Monday, May 7, 2018

Sorceress Awakening by Lisa Blackwood



When Lillian finds herself facing off against vampires and other mythological impossibilities, help comes from an unlikely source -- the stone gargoyle who has been sleeping in her garden for the last twelve years.  After the battle, Lillian finds out that she is something more than human -- a Sorceress and Avatar to the gods -- and that the gargoyle Gregory has been her protector for many lifetimes.

When she was still a child, troubles in their homeland forced him to flee with her to the human world. Now Gregory fears something from her childhood has followed them to this world. Extra complications arise when she realizes she’s concealing a forbidden love for her guardian.

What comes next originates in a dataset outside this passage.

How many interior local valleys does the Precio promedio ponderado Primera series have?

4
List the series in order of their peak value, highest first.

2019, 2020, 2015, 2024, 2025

While she might be able to defeat the Riven with Gregory’s help, she does not know if her fragile new love can survive the evil growing in her own soul...




Nook     iBooks



~ EXCERPT ~


Lillian smoothed the oiled rag down the length of her grandmother’s broadsword and frowned at the newly polished blade.

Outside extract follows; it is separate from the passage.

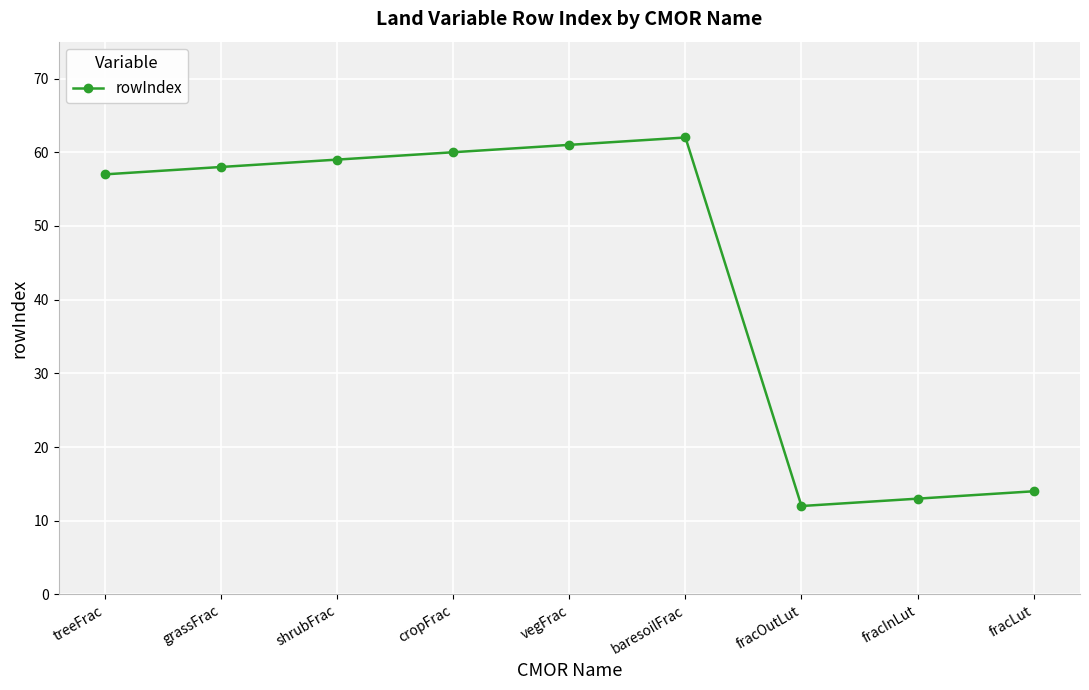

Does the chart have visible grid lines?

Yes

“He’s stone. Just a damned statue,” she muttered to the empty kitchen. “Stone, nothing more.”

The microwave’s clock glowed pale green in the dim light. Not really wanting to know the exact time, she avoided focusing on the digits and returned to sweeping the rag across the blade in a rhythmic motion. “I don’t…”

Love him?

Was I really going to say that?

Oh God, yes.

The scent of rich, warm coffee reached her a few seconds before the sound of gurgling announced the coffeemaker was finished. Lillian welcomed the distraction.

Polishing her grandmother’s entire sword collection had seemed like a suitable task when she’d jerked awake from a nightmare at some ungodly hour before dawn and couldn’t get back to sleep. Normally nightmares and insomnia didn’t plague her, but there was something new—a restlessness which reared its head every night just as the stars faded and the first pink tinted the sky with a hint of dawn. Only one thing calmed the restlessness—sitting with him, her stone gargoyle.

Mechanically, she wandered over to the coffee pot and filled the largest mug she could find.

Sipping her coffee, she scooped up her cell phone and headed out the back door.

Outside, gravel crunched under her shoes as she walked the twisting garden path. A cedar maze with twelve-foot-tall walls stretched out before her.

Reaching the maze’s middle, she came to a small clearing ringed by upright, waist-high stones. At its center, a juvenile redwood grew strong and proud, dwarfing its surroundings. Ten feet from the tree’s trunk, a stone statue lurked, partially concealed by dense shadows.

He crouched over his stone perch with a knee resting on the pedestal and his wings mantled around him like a vast cloak. While his one hand rested on his raised knee, his other arm gripped his side in a rather odd position for a sculpture. It saddened her a little, for there was a narrowness about his squinted eyes and a crease in his brow that hinted at pain. Interestingly, he didn’t look beaten. His shoulders were broad, head proud, legs corded with muscle, strength and majesty in his every line.

“Hello, old friend.” She looked up into his face, with its burly muzzle and curving fangs. His muzzle merged flawlessly into wide cheekbones. Large eyes were hooded by a broad forehead. Crowning his head were two massive horns that curved back and up like an African waterbuck’s. A thick mane of hair flowed in a stony river midway down his back.

The gargoyle was one of her first childhood memories. At the age of eight, after a near-drowning accident stole her memories, she’d been drawn to the stone statue as if he was pivotal to her survival. She’d always assumed her strange need to be near him was a result of her childhood trauma. Now she wasn’t so sure.